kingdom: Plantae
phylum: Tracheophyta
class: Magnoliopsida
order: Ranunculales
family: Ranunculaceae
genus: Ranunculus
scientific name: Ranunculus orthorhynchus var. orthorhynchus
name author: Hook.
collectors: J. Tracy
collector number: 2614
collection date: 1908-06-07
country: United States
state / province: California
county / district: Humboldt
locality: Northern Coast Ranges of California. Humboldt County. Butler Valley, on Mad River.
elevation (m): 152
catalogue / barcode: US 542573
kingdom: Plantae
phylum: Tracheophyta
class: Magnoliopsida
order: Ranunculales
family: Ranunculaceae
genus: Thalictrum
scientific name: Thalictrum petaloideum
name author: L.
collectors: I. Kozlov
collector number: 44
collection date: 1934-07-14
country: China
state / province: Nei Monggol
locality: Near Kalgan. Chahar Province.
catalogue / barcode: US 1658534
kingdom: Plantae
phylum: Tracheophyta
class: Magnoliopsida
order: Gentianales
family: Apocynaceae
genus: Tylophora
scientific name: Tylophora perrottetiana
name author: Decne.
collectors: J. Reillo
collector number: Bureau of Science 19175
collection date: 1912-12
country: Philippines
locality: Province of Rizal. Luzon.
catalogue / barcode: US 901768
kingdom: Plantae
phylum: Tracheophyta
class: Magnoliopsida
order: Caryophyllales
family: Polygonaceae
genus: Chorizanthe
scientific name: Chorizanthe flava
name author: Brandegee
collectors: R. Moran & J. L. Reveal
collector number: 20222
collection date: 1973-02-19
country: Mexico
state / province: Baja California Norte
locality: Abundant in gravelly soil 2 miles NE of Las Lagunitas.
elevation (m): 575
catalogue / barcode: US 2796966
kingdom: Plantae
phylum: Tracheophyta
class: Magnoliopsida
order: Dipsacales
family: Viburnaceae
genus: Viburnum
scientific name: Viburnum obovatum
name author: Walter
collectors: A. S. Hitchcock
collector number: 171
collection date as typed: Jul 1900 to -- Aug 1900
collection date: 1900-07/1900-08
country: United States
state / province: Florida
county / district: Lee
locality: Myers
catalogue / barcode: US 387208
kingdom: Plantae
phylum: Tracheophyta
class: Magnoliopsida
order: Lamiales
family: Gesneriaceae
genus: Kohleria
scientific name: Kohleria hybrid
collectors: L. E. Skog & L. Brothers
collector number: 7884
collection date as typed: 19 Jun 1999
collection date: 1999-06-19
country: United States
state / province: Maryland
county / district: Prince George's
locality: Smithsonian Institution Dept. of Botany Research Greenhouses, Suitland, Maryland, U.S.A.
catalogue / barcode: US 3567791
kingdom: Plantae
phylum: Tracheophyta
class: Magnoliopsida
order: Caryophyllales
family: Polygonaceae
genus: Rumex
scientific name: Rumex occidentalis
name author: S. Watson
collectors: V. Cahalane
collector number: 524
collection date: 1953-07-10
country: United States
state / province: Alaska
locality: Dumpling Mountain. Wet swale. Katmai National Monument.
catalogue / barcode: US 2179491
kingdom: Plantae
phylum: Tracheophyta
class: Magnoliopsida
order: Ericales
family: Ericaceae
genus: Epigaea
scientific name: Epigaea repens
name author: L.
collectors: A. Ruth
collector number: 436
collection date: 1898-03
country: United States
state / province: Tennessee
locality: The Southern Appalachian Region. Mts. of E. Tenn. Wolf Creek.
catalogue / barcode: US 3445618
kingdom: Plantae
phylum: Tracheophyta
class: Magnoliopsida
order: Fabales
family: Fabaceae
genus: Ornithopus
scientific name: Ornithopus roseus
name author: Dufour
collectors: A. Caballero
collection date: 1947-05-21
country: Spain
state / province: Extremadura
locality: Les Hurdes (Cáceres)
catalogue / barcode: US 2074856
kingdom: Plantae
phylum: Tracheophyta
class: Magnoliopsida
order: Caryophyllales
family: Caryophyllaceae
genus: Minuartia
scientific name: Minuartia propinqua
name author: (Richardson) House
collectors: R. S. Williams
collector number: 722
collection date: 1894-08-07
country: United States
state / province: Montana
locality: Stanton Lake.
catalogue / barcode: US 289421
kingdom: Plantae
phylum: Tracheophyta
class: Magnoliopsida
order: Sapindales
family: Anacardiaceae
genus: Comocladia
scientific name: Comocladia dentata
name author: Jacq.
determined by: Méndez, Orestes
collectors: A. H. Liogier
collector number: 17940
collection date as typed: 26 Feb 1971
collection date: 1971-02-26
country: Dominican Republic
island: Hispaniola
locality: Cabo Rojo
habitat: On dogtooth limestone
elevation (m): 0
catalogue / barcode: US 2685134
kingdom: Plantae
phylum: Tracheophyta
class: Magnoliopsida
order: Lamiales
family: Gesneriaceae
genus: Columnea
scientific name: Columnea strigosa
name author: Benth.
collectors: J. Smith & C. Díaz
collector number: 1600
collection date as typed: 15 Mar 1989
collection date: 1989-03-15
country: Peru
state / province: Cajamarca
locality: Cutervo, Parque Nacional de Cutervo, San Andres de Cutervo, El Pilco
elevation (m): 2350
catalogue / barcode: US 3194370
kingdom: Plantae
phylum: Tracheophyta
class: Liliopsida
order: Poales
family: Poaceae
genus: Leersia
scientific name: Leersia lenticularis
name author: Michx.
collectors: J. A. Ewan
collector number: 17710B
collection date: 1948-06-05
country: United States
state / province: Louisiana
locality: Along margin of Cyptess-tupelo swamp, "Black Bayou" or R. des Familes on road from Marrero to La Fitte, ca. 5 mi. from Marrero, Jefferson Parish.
□ □ □ □ □
* _The problem_:
Rewrite all of the rows above, switching each "collector number" to "collection number" and keeping everything else the same.

* _The answer_:
kingdom: Plantae
phylum: Tracheophyta
class: Magnoliopsida
order: Ranunculales
family: Ranunculaceae
genus: Ranunculus
scientific name: Ranunculus orthorhynchus var. orthorhynchus
name author: Hook.
collectors: J. Tracy
collection number: 2614
collection date: 1908-06-07
country: United States
state / province: California
county / district: Humboldt
locality: Northern Coast Ranges of California. Humboldt County. Butler Valley, on Mad River.
elevation (m): 152
catalogue / barcode: US 542573
kingdom: Plantae
phylum: Tracheophyta
class: Magnoliopsida
order: Ranunculales
family: Ranunculaceae
genus: Thalictrum
scientific name: Thalictrum petaloideum
name author: L.
collectors: I. Kozlov
collection number: 44
collection date: 1934-07-14
country: China
state / province: Nei Monggol
locality: Near Kalgan. Chahar Province.
catalogue / barcode: US 1658534
kingdom: Plantae
phylum: Tracheophyta
class: Magnoliopsida
order: Gentianales
family: Apocynaceae
genus: Tylophora
scientific name: Tylophora perrottetiana
name author: Decne.
collectors: J. Reillo
collection number: Bureau of Science 19175
collection date: 1912-12
country: Philippines
locality: Province of Rizal. Luzon.
catalogue / barcode: US 901768
kingdom: Plantae
phylum: Tracheophyta
class: Magnoliopsida
order: Caryophyllales
family: Polygonaceae
genus: Chorizanthe
scientific name: Chorizanthe flava
name author: Brandegee
collectors: R. Moran & J. L. Reveal
collection number: 20222
collection date: 1973-02-19
country: Mexico
state / province: Baja California Norte
locality: Abundant in gravelly soil 2 miles NE of Las Lagunitas.
elevation (m): 575
catalogue / barcode: US 2796966
kingdom: Plantae
phylum: Tracheophyta
class: Magnoliopsida
order: Dipsacales
family: Viburnaceae
genus: Viburnum
scientific name: Viburnum obovatum
name author: Walter
collectors: A. S. Hitchcock
collection number: 171
collection date as typed: Jul 1900 to -- Aug 1900
collection date: 1900-07/1900-08
country: United States
state / province: Florida
county / district: Lee
locality: Myers
catalogue / barcode: US 387208
kingdom: Plantae
phylum: Tracheophyta
class: Magnoliopsida
order: Lamiales
family: Gesneriaceae
genus: Kohleria
scientific name: Kohleria hybrid
collectors: L. E. Skog & L. Brothers
collection number: 7884
collection date as typed: 19 Jun 1999
collection date: 1999-06-19
country: United States
state / province: Maryland
county / district: Prince George's
locality: Smithsonian Institution Dept. of Botany Research Greenhouses, Suitland, Maryland, U.S.A.
catalogue / barcode: US 3567791
kingdom: Plantae
phylum: Tracheophyta
class: Magnoliopsida
order: Caryophyllales
family: Polygonaceae
genus: Rumex
scientific name: Rumex occidentalis
name author: S. Watson
collectors: V. Cahalane
collection number: 524
collection date: 1953-07-10
country: United States
state / province: Alaska
locality: Dumpling Mountain. Wet swale. Katmai National Monument.
catalogue / barcode: US 2179491
kingdom: Plantae
phylum: Tracheophyta
class: Magnoliopsida
order: Ericales
family: Ericaceae
genus: Epigaea
scientific name: Epigaea repens
name author: L.
collectors: A. Ruth
collection number: 436
collection date: 1898-03
country: United States
state / province: Tennessee
locality: The Southern Appalachian Region. Mts. of E. Tenn. Wolf Creek.
catalogue / barcode: US 3445618
kingdom: Plantae
phylum: Tracheophyta
class: Magnoliopsida
order: Fabales
family: Fabaceae
genus: Ornithopus
scientific name: Ornithopus roseus
name author: Dufour
collectors: A. Caballero
collection date: 1947-05-21
country: Spain
state / province: Extremadura
locality: Les Hurdes (Cáceres)
catalogue / barcode: US 2074856
kingdom: Plantae
phylum: Tracheophyta
class: Magnoliopsida
order: Caryophyllales
family: Caryophyllaceae
genus: Minuartia
scientific name: Minuartia propinqua
name author: (Richardson) House
collectors: R. S. Williams
collection number: 722
collection date: 1894-08-07
country: United States
state / province: Montana
locality: Stanton Lake.
catalogue / barcode: US 289421
kingdom: Plantae
phylum: Tracheophyta
class: Magnoliopsida
order: Sapindales
family: Anacardiaceae
genus: Comocladia
scientific name: Comocladia dentata
name author: Jacq.
determined by: Méndez, Orestes
collectors: A. H. Liogier
collection number: 17940
collection date as typed: 26 Feb 1971
collection date: 1971-02-26
country: Dominican Republic
island: Hispaniola
locality: Cabo Rojo
habitat: On dogtooth limestone
elevation (m): 0
catalogue / barcode: US 2685134
kingdom: Plantae
phylum: Tracheophyta
class: Magnoliopsida
order: Lamiales
family: Gesneriaceae
genus: Columnea
scientific name: Columnea strigosa
name author: Benth.
collectors: J. Smith & C. Díaz
collection number: 1600
collection date as typed: 15 Mar 1989
collection date: 1989-03-15
country: Peru
state / province: Cajamarca
locality: Cutervo, Parque Nacional de Cutervo, San Andres de Cutervo, El Pilco
elevation (m): 2350
catalogue / barcode: US 3194370
kingdom: Plantae
phylum: Tracheophyta
class: Liliopsida
order: Poales
family: Poaceae
genus: Leersia
scientific name: Leersia lenticularis
name author: Michx.
collectors: J. A. Ewan
collection number: 17710B
collection date: 1948-06-05
country: United States
state / province: Louisiana
locality: Along margin of Cyptess-tupelo swamp, "Black Bayou" or R. des Familes on road from Marrero to La Fitte, ca. 5 mi. from Marrero, Jefferson Parish.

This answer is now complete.